狗剩端着碗蹲在他爹坟头旁边吃。
吃一口,往坟前搁一块肉。
搁一块,用铁锹尖把压肉的油纸往矿渣石底下再塞塞,怕夜里山风大。
石头坐在矿渣堆上啃骨头,骨头啃干净了还要凑在嘴边把里头的髓膏嘬出来才扔——髓膏是灵角兽身上最滋补的东西,他在屠宰场杀了那么多年灵兽,闭着眼都知道哪根骨头里髓多。

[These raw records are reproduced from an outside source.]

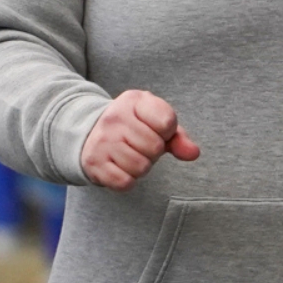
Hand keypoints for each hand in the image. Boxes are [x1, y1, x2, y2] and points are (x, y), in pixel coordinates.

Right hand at [80, 90, 199, 189]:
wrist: (90, 133)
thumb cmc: (132, 128)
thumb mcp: (155, 123)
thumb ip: (178, 137)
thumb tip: (193, 153)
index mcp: (134, 100)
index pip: (167, 122)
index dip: (167, 132)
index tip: (155, 129)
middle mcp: (115, 117)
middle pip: (155, 148)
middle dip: (153, 152)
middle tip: (140, 145)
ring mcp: (102, 140)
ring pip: (141, 167)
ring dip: (141, 167)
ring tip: (130, 155)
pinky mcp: (94, 163)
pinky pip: (125, 182)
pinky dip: (128, 180)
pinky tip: (120, 167)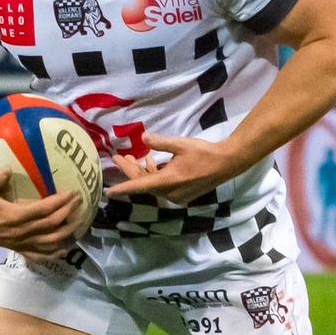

他妹站在旁边拿着碗等,他说等什么等你嫂子那份还没留。
他妹翻了个白眼说哪来的嫂子,石头把骨头往矿渣堆上一扔:“皇都天阙还没打到,打到就有了。”
秦瘸子拄着拐杖端了碗肉汤递给刘师傅。
刘师傅用右手接过碗,碗在手里晃了一下,汤洒出来几滴。
他没喝,低头看着碗里那片炖得稀烂的灵兽肉,筷子一夹就碎,肉丝散在汤里,油花一圈一圈往外漾。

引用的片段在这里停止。